Dataset records:
————

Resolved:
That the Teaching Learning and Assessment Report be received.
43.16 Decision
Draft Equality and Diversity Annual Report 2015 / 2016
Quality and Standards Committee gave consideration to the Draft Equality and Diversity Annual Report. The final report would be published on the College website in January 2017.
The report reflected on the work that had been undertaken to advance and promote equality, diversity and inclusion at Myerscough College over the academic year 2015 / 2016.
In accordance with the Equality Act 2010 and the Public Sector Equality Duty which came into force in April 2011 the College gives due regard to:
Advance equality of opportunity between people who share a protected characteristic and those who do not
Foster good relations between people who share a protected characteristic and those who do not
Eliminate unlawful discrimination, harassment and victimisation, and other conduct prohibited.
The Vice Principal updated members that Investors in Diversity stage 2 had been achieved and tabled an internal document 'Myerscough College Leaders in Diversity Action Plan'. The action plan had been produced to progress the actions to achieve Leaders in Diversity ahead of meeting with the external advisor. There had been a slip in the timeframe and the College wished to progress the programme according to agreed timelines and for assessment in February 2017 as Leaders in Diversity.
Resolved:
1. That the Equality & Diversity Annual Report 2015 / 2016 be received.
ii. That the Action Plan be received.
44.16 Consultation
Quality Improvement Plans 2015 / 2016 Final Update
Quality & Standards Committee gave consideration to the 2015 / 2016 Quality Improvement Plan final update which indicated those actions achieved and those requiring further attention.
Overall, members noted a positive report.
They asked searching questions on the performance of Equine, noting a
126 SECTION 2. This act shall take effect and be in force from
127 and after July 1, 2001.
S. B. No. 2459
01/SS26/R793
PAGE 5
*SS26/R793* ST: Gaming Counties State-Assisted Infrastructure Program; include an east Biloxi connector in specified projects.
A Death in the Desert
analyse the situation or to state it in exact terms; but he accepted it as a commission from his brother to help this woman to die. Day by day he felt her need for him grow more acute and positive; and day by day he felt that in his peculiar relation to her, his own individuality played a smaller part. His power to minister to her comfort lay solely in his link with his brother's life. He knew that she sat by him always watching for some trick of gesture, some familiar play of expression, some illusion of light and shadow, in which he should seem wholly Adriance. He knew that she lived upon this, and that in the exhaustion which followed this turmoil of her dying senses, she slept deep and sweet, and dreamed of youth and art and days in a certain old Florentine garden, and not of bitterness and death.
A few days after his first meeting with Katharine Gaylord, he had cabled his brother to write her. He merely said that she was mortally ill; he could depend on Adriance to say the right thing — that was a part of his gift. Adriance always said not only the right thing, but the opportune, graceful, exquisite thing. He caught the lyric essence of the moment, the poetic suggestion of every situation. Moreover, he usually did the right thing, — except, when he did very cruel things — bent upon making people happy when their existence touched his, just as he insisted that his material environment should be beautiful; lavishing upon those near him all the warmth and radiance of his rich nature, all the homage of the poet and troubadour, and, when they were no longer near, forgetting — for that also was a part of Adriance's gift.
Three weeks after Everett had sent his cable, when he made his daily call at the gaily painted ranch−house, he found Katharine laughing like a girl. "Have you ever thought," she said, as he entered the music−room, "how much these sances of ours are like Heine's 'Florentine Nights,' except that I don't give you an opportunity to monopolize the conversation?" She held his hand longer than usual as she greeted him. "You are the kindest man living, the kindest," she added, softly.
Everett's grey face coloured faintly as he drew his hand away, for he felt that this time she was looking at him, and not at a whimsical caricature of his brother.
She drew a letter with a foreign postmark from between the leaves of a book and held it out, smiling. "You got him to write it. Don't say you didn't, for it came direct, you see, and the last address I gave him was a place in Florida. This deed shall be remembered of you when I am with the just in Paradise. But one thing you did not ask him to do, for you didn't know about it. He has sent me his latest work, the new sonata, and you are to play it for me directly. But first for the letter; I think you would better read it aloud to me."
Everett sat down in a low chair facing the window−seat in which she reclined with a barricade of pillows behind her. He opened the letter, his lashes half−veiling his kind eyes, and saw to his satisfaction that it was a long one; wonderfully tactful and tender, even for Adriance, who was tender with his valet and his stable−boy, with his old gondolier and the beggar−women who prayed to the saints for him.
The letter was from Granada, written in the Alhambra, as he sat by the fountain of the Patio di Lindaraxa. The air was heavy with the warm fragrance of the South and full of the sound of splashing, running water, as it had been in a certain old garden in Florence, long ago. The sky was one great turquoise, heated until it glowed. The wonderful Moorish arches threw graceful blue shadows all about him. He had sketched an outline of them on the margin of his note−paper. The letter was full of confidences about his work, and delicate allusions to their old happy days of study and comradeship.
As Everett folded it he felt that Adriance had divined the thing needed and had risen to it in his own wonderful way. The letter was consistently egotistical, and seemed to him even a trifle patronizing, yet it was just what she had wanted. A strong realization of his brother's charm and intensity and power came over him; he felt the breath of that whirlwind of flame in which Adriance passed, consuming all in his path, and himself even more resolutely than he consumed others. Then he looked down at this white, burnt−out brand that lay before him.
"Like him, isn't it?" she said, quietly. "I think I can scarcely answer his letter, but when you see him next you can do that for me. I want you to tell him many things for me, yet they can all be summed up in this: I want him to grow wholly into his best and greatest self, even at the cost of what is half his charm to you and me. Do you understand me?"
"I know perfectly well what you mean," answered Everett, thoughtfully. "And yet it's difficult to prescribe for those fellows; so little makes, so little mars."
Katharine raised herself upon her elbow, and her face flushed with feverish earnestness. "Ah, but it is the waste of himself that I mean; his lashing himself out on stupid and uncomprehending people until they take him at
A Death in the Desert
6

————

* _YOUR ASSIGNMENT_:
Retype only the lines above between the line with "43.16 Decision" and the line with "In accordance with", counting those two lines as well, and keep every character as it is.

* _ANSWER TO THE EXERCISE_:
43.16 Decision
Draft Equality and Diversity Annual Report 2015 / 2016
Quality and Standards Committee gave consideration to the Draft Equality and Diversity Annual Report. The final report would be published on the College website in January 2017.
The report reflected on the work that had been undertaken to advance and promote equality, diversity and inclusion at Myerscough College over the academic year 2015 / 2016.
In accordance with the Equality Act 2010 and the Public Sector Equality Duty which came into force in April 2011 the College gives due regard to:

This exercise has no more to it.